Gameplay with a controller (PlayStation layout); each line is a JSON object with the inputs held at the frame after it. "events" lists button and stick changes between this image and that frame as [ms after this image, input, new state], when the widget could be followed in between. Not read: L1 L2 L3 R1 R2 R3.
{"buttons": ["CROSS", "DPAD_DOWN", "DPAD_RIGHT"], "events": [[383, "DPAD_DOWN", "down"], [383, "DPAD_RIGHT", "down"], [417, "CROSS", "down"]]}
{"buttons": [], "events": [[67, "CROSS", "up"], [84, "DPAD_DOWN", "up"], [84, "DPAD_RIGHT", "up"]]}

——

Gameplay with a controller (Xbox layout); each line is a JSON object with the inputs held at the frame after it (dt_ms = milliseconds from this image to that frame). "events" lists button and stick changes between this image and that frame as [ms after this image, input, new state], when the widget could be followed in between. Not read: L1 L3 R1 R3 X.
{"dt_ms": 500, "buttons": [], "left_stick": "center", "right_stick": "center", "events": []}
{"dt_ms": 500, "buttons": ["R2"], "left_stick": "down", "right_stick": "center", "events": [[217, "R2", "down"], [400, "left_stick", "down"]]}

——

* [Your task]:
Search the entries above for the string "read". Copy each line in which it appears.

* [Task output]:
Gameplay with a controller (PlayStation layout); each line is a JSON object with the inputs held at the frame after it. "events" lists button and stick changes between this image and that frame as [ms after this image, input, new state], when the widget could be followed in between. Not read: L1 L2 L3 R1 R2 R3.
Gameplay with a controller (Xbox layout); each line is a JSON object with the inputs held at the frame after it (dt_ms = milliseconds from this image to that frame). "events" lists button and stick changes between this image and that frame as [ms after this image, input, new state], when the widget could be followed in between. Not read: L1 L3 R1 R3 X.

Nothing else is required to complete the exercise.